RAG-Based AI Stock Investment Agent Part 3 — Agent Workflow, Tool Calling, and Analysis Chains
A practical design for the workflow of an AI stock investment Agent. Covers routing, query parsing, screening, retrieval analysis, quantitative analysis, risk evaluation, and final report composition.
A Stock Agent Is an Analysis Pipeline, Not a Single Answer
Even simple user questions require multiple steps underneath.
Example:
Analyze whether Amazon is still attractive after the latest earnings release
That implies:
- trend and volatility inspection
- event lookup
- news and filing retrieval
- portfolio exposure check
- risk rule validation
- report generation
The Agent is best thought of as an orchestrator.

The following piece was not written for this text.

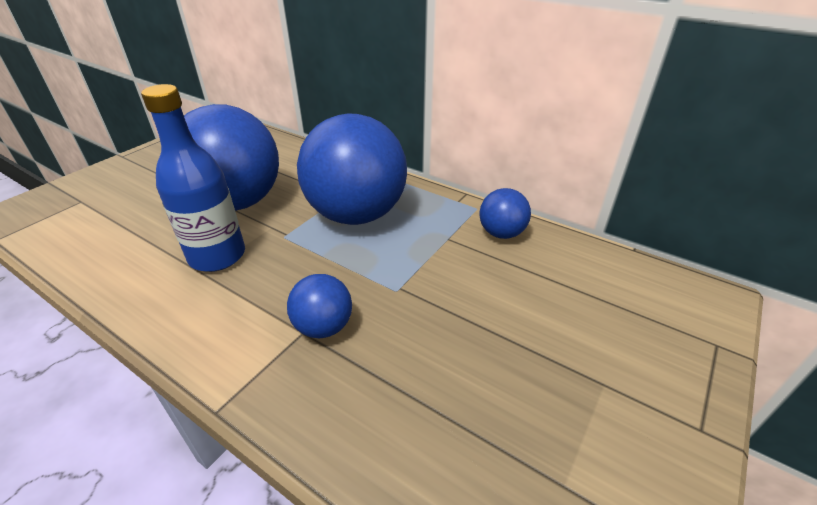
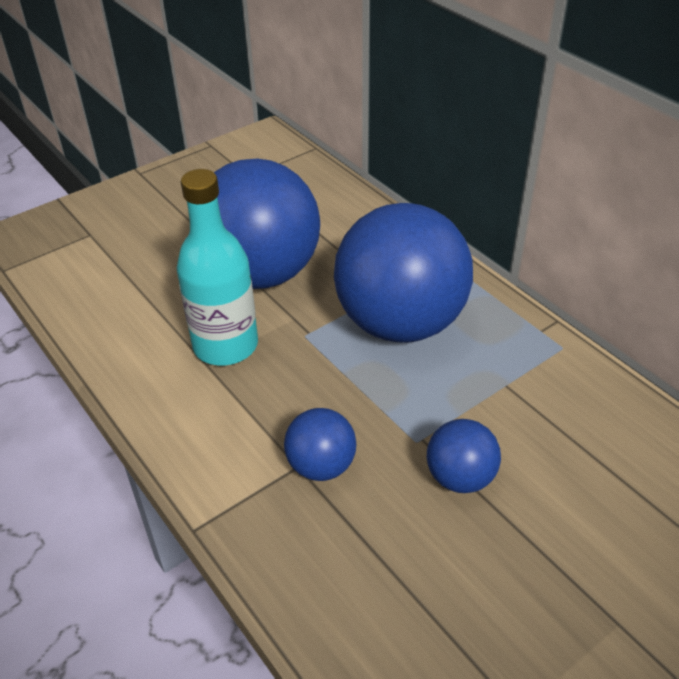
camera: 20 degrees right, 5 degrees up
(217, 256) = (225, 345): blue bottle -> turquoise bottle
(501, 233) = (580, 394): blue ball -> blue ball (460, 477)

Recommended Role Separation
Router
-> Query Parser
-> Screener
-> Retrieval Analyst
-> Quant Analyzer
-> Risk Evaluator
-> Response Composer
Router
- classifies the question
- distinguishes stock analysis, screening, or portfolio review
Query Parser
- extracts symbol, time window, constraints, and strategy intent
Screener
- filters the universe
- narrows candidate symbols
Retrieval Analyst
- searches filings, news, and transcripts
- summarizes event context
Quant Analyzer
- computes returns, volatility, drawdown, factor-like signals, and indicators
Risk Evaluator
- checks exposure, event risk, and policy limits
Response Composer
- creates an evidence-backed report
Tool Calling Should Be Explicit
A practical initial tool set might be:
[
{"name": "get_price_summary"},
{"name": "screen_symbols"},
{"name": "search_news_context"},
{"name": "search_filing_context"},
{"name": "get_financial_metrics"},
{"name": "get_portfolio_exposure"},
{"name": "evaluate_risk_rules"}
]
Avoid vague tools like:
analyze_stocksearch_market
Prefer narrow and well-scoped interfaces.
Why Query Parsing Matters
Natural language investment questions are usually under-structured.
Example:
Find three large-cap semiconductor names that still look healthy two weeks after earnings
A structured form might be:
{
"intent": "screening",
"sector": "semiconductor",
"market_cap": "large",
"event": "earnings",
"window_days": 14,
"constraint": "not_overheated",
"top_n": 3
}
That structure is what makes the rest of the workflow reliable.
Screening Should Mostly Be Deterministic
Screening is often better handled by rules and SQL than by an LLM.
Example:
select symbol
from symbol_snapshot
where market_cap_rank <= 500
and avg_dollar_volume_20d >= 50000000
and last_earnings_date >= current_date - interval '14 days';
Let the model interpret and explain results, not perform the primary filtering logic.
Retrieval Analyst Adds Narrative Context
Once screening produces candidates, the Retrieval Analyst adds context such as:
- recent news direction
- filing events
- earnings-call statements
- guidance changes
- regulation or supply chain issues
The Quant Analyzer explains what the numbers say. The Retrieval Analyst explains why the market might care.
Quant Output Should Be Structured
A useful quant output record might look like:
{
"symbol": "NVDA",
"return_20d": 0.124,
"volatility_20d": 0.31,
"max_drawdown_60d": -0.08,
"rsi_14": 67.2,
"earnings_gap": 0.052,
"trend_label": "strong_uptrend"
}
That gives the response layer concrete numbers to cite.
Risk Evaluation Must Be Separate
One of the biggest design mistakes is blending stock analysis with portfolio risk control.
A stock can look attractive while still being a poor portfolio decision.
Examples:
- The sector is already too concentrated
- Earnings are within 24 hours
- The symbol would exceed single-name exposure limits
The final recommendation might be:
Keep on watchlist, but avoid adding new size right now
The Response Should Read Like an Evidence Report
A useful answer format:
- conclusion
- quantitative evidence
- qualitative evidence
- risk factors
- sources
That is usually more trustworthy than a bare “buy” or “avoid” answer.
Do You Need Multi-Agent Architecture Immediately?
Usually not.
For early versions, one orchestrated service with separated roles is often enough. True multi-Agent design becomes more useful when:
- strategy research runs independently
- portfolio optimization is long-running
- different agents own clearly different workflows
Before that point, multi-Agent can add complexity without enough benefit.
Closing Thoughts
The strongest stock investment Agents do not rely on one clever prompt.
They combine:
- deterministic screening
- RAG-based context retrieval
- structured quantitative outputs
- independent risk checks
- clear, report-like response generation
That workflow design is what makes the system credible.